The dispute began with a housing loan of ₹64.33 lakhs taken by late Mahavir Singh, with his wife Roshni Devi and son as co-borrowers. Following default, the lender classified the account as an NPA and initiated proceedings under Section 13(2) and 13(4) of the SARFAESI Act. In response, the borrower’s widow filed a civil suit claiming that the loan liability stood extinguished due to an insurance policy which the lender allegedly failed to issue after collecting the premium.

In her suit, Roshni Devi prayed for a declaration that SARFAESI measures such as the demand notice and NPA classification were illegal. She also sought an injunction to restrain the lender from recovering dues and asked that recovery be directed against the insurance company instead. The Trial Court declined to reject the suit at the preliminary stage, but the High Court reversed that decision.

“The entire premise of the suit is to obstruct the lender’s recovery by suggesting that an insurance policy should have been processed. Even if true, that defence falls within the jurisdiction of the DRT under Section 17. The civil court cannot be converted into an alternate forum to stall recovery,” the Court remarked.

“Fraud Exception Does Not Apply Where Creation of Security Is Not Alleged To Be Fraudulent”

“A civil suit cannot be used as a backdoor to challenge SARFAESI notices by dressing up a recovery defence as a contractual dispute,” holds the High Court

The respondent had relied on the Supreme Court’s ruling in Mardia Chemicals Ltd. v. Union of India, where the Court had observed that civil court jurisdiction may survive in cases of fraud. But the Delhi High Court drew a sharp distinction between allegations of fraud in creation of security interest and post-default recovery disputes.

“Not every allegation of irregularity or miscommunication amounts to fraud. The bar under Section 34 remains fully applicable unless there is a clear pleading that the mortgage or security itself was created through fraud or deceit,” said the Court, distinguishing the present case from the narrow fraud exception carved out in Mardia Chemicals.

The Court relied heavily on the principles laid down in Jagdish Singh v. Heeralal and Electrosteel Castings Ltd. v. UV Asset Reconstruction Co. Ltd., reaffirming that civil court intervention in SARFAESI matters is impermissible when the dispute can be addressed under Section 17 by the DRT.

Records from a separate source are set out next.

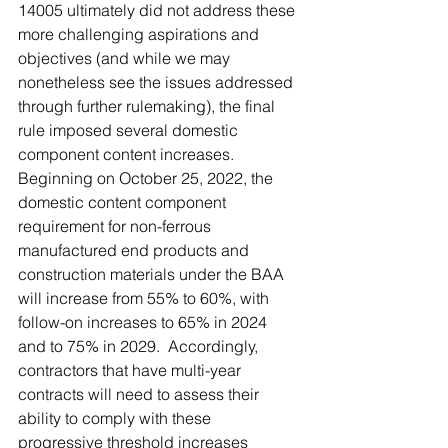
14005 ultimately did not address these 
more challenging aspirations and 
objectives (and while we may 
nonetheless see the issues addressed 
through further rulemaking), the final 
rule imposed several domestic 
component content increases.  
Beginning on October 25, 2022, the 
domestic content component 
requirement for non-ferrous 
manufactured end products and 
construction materials under the BAA 
will increase from 55% to 60%, with 
follow-on increases to 65% in 2024 
and to 75% in 2029.  Accordingly, 
contractors that have multi-year 
contracts will need to assess their 
ability to comply with these 
progressive threshold increases 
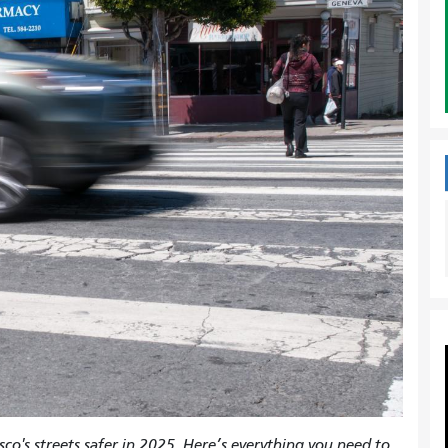
co's streets safer in 2025. Here’s everything you need to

“The entire claim — that the borrower was insured and that the loan should be recovered from the insurer — is a matter to be raised as a defence before the Tribunal. It is not an independent civil claim,” the Court reiterated.

“Courts Must Be Alert Against Abuse of Jurisdiction: Artful Pleadings Cannot Circumvent SARFAESI Bar”

Justice Jalan remarked that courts must be vigilant when faced with suits that attempt to disguise statutory defences under the veil of contractual or declaratory relief.

“A court must be cautious to ensure that proceedings which are essentially intended to obstruct statutory mechanisms are not permitted to proceed under the guise of civil litigation. The plaint here is nothing more than a cleverly worded obstacle to SARFAESI enforcement,” he observed.

The Court further added, “Order VII Rule 11 exists to weed out such suits. Where the plaint discloses no cause of action and is barred by law, rejection is not merely permissible — it is imperative.”

Accordingly, the High Court rejected the plaint, holding that the Trial Court erred in not invoking Order VII Rule 11(d). However, to ensure that the borrower’s widow is not left remediless, the Court allowed four weeks of status quo to enable her to approach the DRT under Section 17.

“No prejudice is caused by rejection of the civil suit. The respondent is free to raise her contentions before the DRT, including any claim regarding insurance or misrepresentation. This judgment shall not influence that adjudication,” the Court clarified.